Samori’s approach is, in contrast, decidedly postmodern. He has no interest in transforming the painterly qualities of the Baroque originals he appropriates – quite the opposite, in fact. Samori, in technique, is as Baroque as Ribera, and his delivery every bit as good. His interventions are, rather, surgical, or else predicated on the natural corruptions of the surfaces he paints on. In his surgical interventions he incises the skin of the oil paint and peels it away in the areas to be defaced.  In other works, such as ‘Lucia’ (2019), an oil painting on onyx and trani stone, Samori makes use of a natural corruption in the stone to locate, in this instance, the eyes of ‘Lucia’, conveying a sense of blindness, articulated by the stone itself. 

Samori sees the painted body as an actual body; one that is wounded, by disease, violence, blindness, time.
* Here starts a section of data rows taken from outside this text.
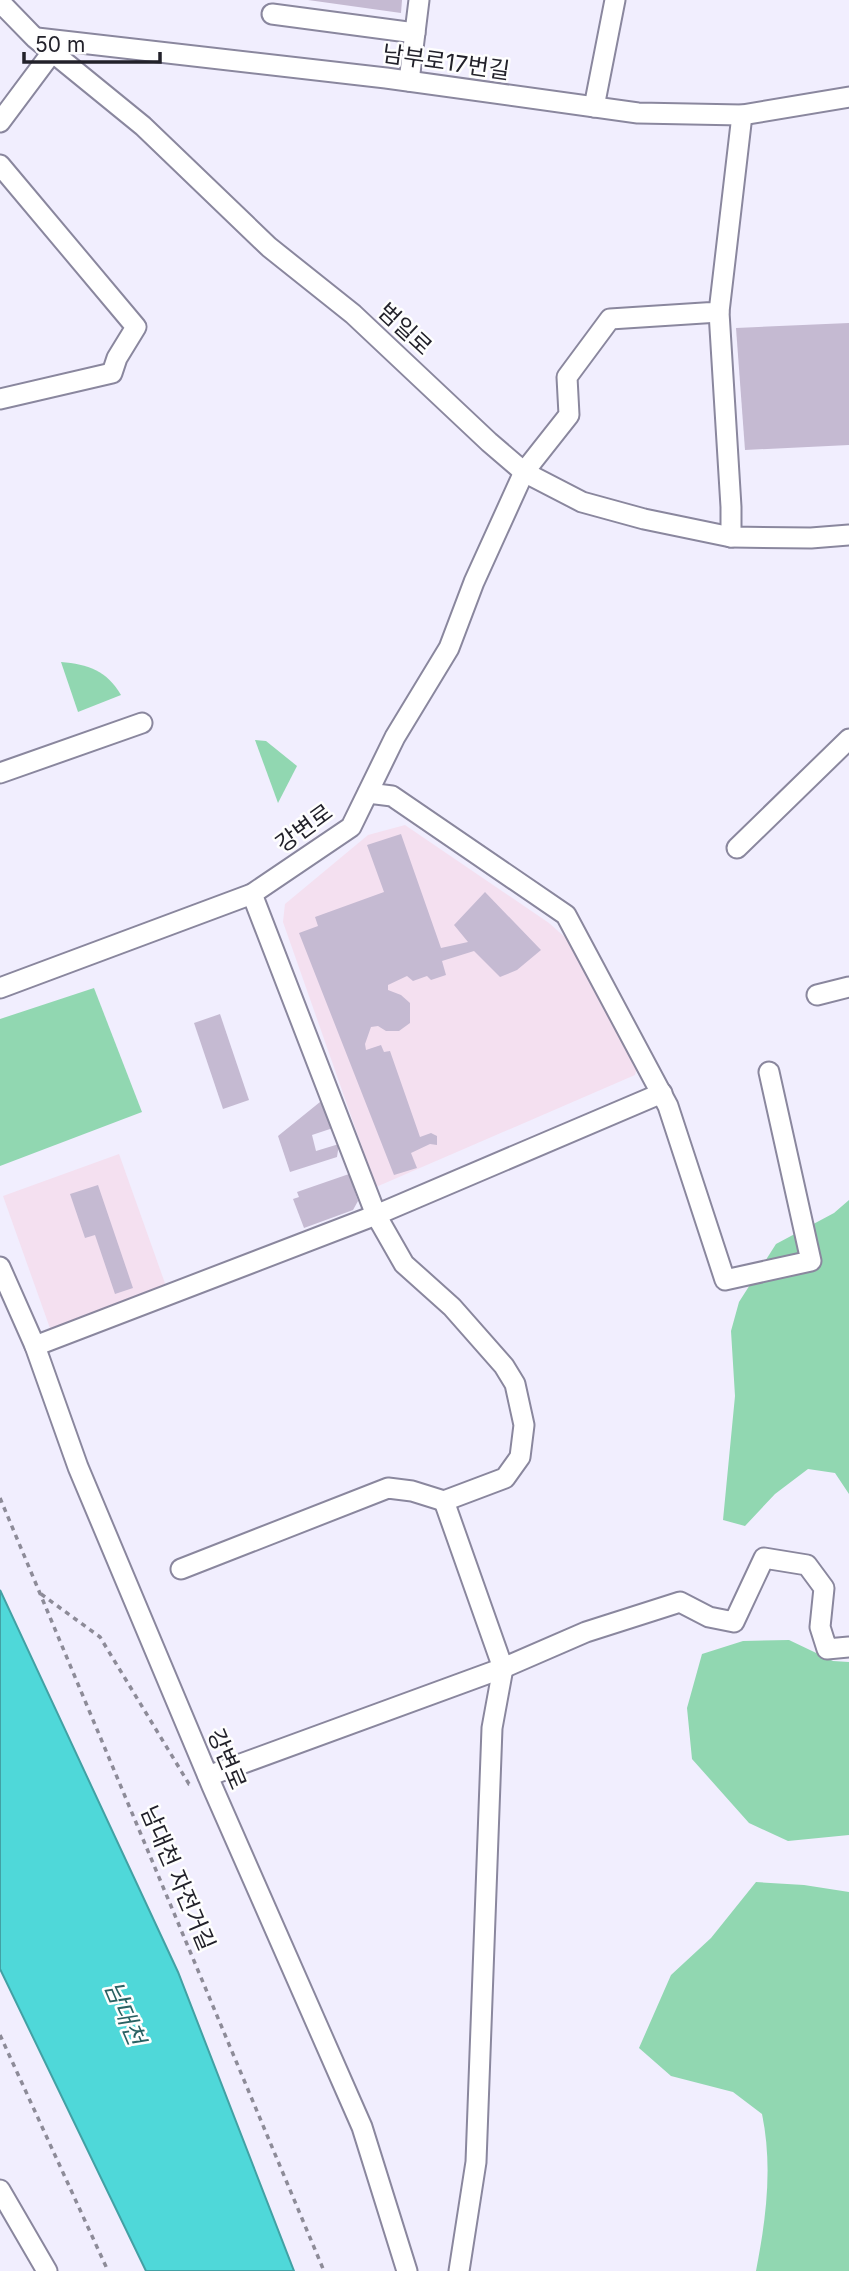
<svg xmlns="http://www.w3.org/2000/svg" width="849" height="2271" viewBox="0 0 849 2271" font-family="Inter,'Noto Sans KR',sans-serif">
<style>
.education{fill:#f4e0f0}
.green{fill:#91d7b1}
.water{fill:#4fd8d9;stroke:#42a1a4;stroke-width:2}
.building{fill:#c5bad2}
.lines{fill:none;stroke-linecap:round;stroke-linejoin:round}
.minor-casing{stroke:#8a879e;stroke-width:23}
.path{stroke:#8d8b98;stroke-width:3.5;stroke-dasharray:5 5;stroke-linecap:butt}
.minor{stroke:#fff;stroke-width:19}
.labels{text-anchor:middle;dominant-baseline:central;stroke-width:5;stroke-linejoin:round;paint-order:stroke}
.street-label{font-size:23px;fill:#22212a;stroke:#fefefe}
.water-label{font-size:24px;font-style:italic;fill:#296162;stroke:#fefefe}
</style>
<rect width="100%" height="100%" fill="#f1eefe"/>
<g class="education">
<polygon points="405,825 549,923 576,947 640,1055 635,1075 376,1187 283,922 285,904 368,835"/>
<polygon points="119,1154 167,1289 51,1331 3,1196"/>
</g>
<g class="green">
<path d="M61,662C88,664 107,671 121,695L78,712Z"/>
<polygon points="255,740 266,741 297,766 278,803"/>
<polygon points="94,988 142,1112 0,1166 0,1019"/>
<polygon points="849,1200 849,1494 835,1473 808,1469 775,1494 745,1526 723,1520 735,1396 731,1331 739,1302 776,1244 834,1213"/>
<polygon points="789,1640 833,1661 849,1662 849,1835 788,1841 749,1823 692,1759 687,1708 702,1654 743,1641"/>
<path d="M756,1882L804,1885L849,1892V2271H756C766,2219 773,2167 762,2114L733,2092L671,2076L639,2048L671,1975L711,1938Z"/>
</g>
<polygon class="water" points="0,1590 178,1972 294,2271 146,2271 0,1969"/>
<g class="building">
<polygon points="308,0 402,0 401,13"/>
<polygon points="849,323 849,445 745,450 736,328"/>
<polygon points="401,834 441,948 468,942 454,925 485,892 541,950 517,970 500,977 474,951 442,961 446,975 431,980 427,976 413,981 407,976 388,985 388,990 401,995 410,1003 410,1023 399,1031 386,1031 378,1026 371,1027 365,1044 366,1050 381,1045 384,1052 390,1051 420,1137 431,1133 437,1136 437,1145 430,1144 411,1153 417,1168 394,1175 299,933 318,926 315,917 384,892 367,845"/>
<polygon points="220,1014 249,1100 223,1109 194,1023"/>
<polygon points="320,1102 339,1126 312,1135 316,1151 339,1144 337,1157 290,1172 278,1136"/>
<polygon points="349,1174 358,1201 353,1210 304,1228 293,1199 299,1197 297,1192"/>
<polygon points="98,1185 133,1288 115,1294 95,1235 85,1238 70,1194"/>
</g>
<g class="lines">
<defs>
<g id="minor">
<polyline points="0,2 35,38 143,126 269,247 353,314 489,442 524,472 582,502 644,519 731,537 811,538 849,535"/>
<polyline points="272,14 415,33"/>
<polyline points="37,38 386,78 638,113 742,115 849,97"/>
<polyline points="409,81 419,0"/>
<polyline points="594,107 615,0"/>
<polyline points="0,122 53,51"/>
<polyline points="0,165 136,327 117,358 112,373 0,399"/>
<polyline points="719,312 731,507 731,537"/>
<polyline points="0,773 142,723"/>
<polyline points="368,793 392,796 566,915 668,1106 725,1280 811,1261 769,1072"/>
<polyline points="737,848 849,739"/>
<polyline points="252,894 376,1215 662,1093"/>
<polyline points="0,988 252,894 351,827 395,737 449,648 474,582 524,472 569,415 567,377 610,319 719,312 742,115"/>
<polyline points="817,995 849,987"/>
<polyline points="0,1267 35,1346 78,1467 212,1786 362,2127 407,2271"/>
<polyline points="35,1346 376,1215 404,1264 452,1307 504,1366 515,1384 524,1425 520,1457 505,1478 444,1501 412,1491 388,1488 181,1569"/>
<polyline points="444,1501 503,1668 492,1728 476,2162 459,2271"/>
<polyline points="208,1776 503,1668 586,1632 680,1602 709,1617 734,1622 764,1558 807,1565 824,1588 820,1627 827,1649 849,1647"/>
<polyline points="0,2190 47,2271"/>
</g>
</defs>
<use href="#minor" class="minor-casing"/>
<g class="path">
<polyline points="0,1498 324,2271"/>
<polyline points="41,1594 100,1637 189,1784 193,1784"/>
<polyline points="0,2035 108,2271"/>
</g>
<use href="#minor" class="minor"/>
</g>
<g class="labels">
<g class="street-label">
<text transform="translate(446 62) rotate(8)">남부로17번길</text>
<text transform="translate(405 329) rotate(43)">범일로</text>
<text transform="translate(304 828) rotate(-36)">강변로</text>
<text transform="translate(227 1759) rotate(67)">강변로</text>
<text transform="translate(178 1878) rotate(67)">남대천 자전거길</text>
</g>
<g class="water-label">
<text transform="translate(125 2013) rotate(67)">남대천</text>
</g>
</g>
<path d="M24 52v10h136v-10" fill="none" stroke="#22212a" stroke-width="3.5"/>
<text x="35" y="52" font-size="21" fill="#22212a" stroke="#fefefe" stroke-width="5" paint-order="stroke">50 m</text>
</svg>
His works on corrupted stone fuse the body’s wounds with the mineral essence of the earth. It is a profoundly nuanced vision, rich both in the art historical context and as a primal sensory experience. In contrast Wood-Evans utilises the art historical image as a carriage for a painterly acceleration, where the inspired speed of delivery partially erases the subject. The subject becomes a ghost of its original, and a new subject emerges: the artist himself, courtesy of the energy of his brush. 

In re-conjuring great work of the past Samori and Wood-Evans seek to both embed themselves in a figurative tradition, largely broken through the 20th century, and to claim a space in contemporary practice. One could see their work as a bridge between the Baroque and Romantic periods and the post-modern, pluralistic present. Their work prompts us to cast our gaze back, to re-engage with mastery in figurative painting. They are also, however, creating an echo chamber, in which original composition fades. The issue at stake is form and content. When form dissolves entirely there is nothing for another artist to respond to. The question arises, what can figurative artists today give to artists of the future? Samori and Wood-Evans seem to answer: technique, feeling and virtuosity. That, for now, seems to be enough.